3

I have one requirement.

I have one text file named as a.txt, which is having list of words -

GOOGLE
FACEBBOK

Now I have one another file named as b.txt , which is having content as

Company name is google.
Company name is facebook.

Like this n of lines are there with different different words.

Then I am writing script file -

    FILENAME="a.txt"

SCHEMA=$(cat $FILENAME)

for L in $SCHEMA
do
    echo "${L,,}"

sed -i -E "s/.+/\L&_/" b.txt
done

So after running script the output file of b.txt file I am expecting is

 Company name is google_
 Company name is facebook_

But the output after running that script I am getting is -

Company name is google.__
Company name is facebook.__

And this output will be saved in b.txt file as I mentioned in sed command

Note - In a.txt I am having the list of Words which I want to replace and in b.txt file I am having paragraphs of line in which I am having words like google. , facebook. and so on.

So that's why I am not able to give direct sed command for replacement.

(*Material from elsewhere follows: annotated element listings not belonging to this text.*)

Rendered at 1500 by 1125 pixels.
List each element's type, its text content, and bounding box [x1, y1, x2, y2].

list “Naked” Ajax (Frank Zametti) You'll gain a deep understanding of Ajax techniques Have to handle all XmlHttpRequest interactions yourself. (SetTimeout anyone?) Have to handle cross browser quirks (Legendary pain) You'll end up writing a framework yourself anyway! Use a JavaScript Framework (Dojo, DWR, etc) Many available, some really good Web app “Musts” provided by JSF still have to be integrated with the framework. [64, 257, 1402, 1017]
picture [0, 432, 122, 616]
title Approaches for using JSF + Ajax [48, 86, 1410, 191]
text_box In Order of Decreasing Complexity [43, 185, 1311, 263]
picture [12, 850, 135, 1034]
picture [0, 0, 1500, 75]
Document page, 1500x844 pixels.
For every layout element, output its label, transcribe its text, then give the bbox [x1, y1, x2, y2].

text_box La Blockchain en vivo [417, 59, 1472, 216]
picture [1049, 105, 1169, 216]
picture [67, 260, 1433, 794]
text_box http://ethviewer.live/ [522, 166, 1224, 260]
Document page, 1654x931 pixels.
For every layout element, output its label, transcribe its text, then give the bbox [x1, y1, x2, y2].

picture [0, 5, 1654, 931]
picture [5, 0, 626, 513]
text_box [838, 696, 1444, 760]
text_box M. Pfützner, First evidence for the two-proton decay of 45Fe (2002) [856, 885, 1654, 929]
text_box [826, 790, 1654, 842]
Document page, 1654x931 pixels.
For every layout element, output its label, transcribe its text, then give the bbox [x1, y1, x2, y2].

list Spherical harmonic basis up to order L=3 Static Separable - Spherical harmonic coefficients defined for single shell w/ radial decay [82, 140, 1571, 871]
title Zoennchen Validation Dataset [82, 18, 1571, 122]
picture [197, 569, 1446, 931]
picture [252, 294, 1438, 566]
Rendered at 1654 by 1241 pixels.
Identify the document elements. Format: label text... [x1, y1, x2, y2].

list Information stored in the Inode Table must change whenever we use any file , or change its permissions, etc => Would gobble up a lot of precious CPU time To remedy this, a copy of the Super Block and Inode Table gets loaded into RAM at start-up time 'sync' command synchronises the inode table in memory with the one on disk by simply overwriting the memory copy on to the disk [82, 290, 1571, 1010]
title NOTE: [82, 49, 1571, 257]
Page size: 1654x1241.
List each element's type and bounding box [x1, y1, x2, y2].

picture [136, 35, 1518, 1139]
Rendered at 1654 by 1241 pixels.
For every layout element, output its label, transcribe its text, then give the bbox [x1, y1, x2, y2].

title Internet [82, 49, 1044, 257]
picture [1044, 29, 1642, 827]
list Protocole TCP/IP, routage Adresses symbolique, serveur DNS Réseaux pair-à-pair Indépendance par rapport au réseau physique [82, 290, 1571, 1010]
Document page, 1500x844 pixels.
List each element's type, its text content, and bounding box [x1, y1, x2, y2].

I hope that you understand my requirement.

Thanks in advance!

RavinderSingh13
  • 130,504
  • 14
  • 57
  • 93
saurabh704
  • 63
  • 6
  • 1
    Tangentially, [don't use upper case for your private variables.](https://stackoverflow.com/questions/673055/correct-bash-and-shell-script-variable-capitalization) – tripleee Oct 01 '20 at 10:29

4 Answers4

1

You can use the following GNU sed solution:

FILENAME="a.txt"
while IFS= read -r L; do
  sed -i "s/\($L\)\./\1_/gI" b.txt
done < $FILENAME

Or, the same without a loop as a single line (as used in anubhava's answer):

sed -i -f <(printf 's/\\(%s\\)\\./\\1_/gI\n' $(<"$FILENAME")) b.txt

With the script, you

  • while IFS= read -r L; do - read the file line by line, each line being assigned to L
  • sed -i "s/\($L\)\./\1_/gI" b.txt - replaces all occurrences of L (captured into Group 1 with the help of capturing \(...\) parentheses) followed with . (in a case insensitive way due to I flag) in b.txt with the same value as captured in Group 1 and _ appended to it.
  • -f allows passing a list of commands to sed
  • printf 's/\\(%s\\)\\./\\1_/gI\n' $(<"$FILENAME") creates a list of sed commands, in this case, it looks like
s/\(GOOGLE\)\./\1_/gI
s/\(FACEBOOK\)\./\1_/gI
Wiktor Stribiżew
  • 607,720
  • 39
  • 448
  • 563
  • Thank you @Wiktor Stribiżew for your reply. Actually after applying your script I am getting output as - google.__ and facebook.__ that is double "_" it is adding and its not eliminating "." also. Can you help me with this? Actually in a.txt I am having the list of words which I want to change in b.txt file. So applying for loop for every word. – saurabh704 Oct 01 '20 at 10:11
  • @saurabh704 Why eliminate `.` if there is no `.` in your input? Or did you share wrong input? Did you use `sed -i -E "s/.+/\L&_/"` or `sed -i "s/.*/\L&_/"`? If you used the latter, try `sed -i "s/..*/\L&_/"` – Wiktor Stribiżew Oct 01 '20 at 10:13
  • Thank you @Wiktor Stribiżew for your time. I have edited the question please see if you are able to understand my requirement. – saurabh704 Oct 01 '20 at 10:22
  • @saurabh704 See my new answer. Yes, after the edit, the question is much clearer. – Wiktor Stribiżew Oct 01 '20 at 10:25
1

Here is how you can do it in a single shell command without any loop using gnu-sed with printf in a process substitution:

sed -i -E -f <(printf 's/\\b(%s)\\./\\1_/I\n' $(<a.txt)) b.txt

cat b.txt
Company name is google_
Company name is facebook_

This would be far more efficient than running sed or awk in a loop esp if input files are big in size.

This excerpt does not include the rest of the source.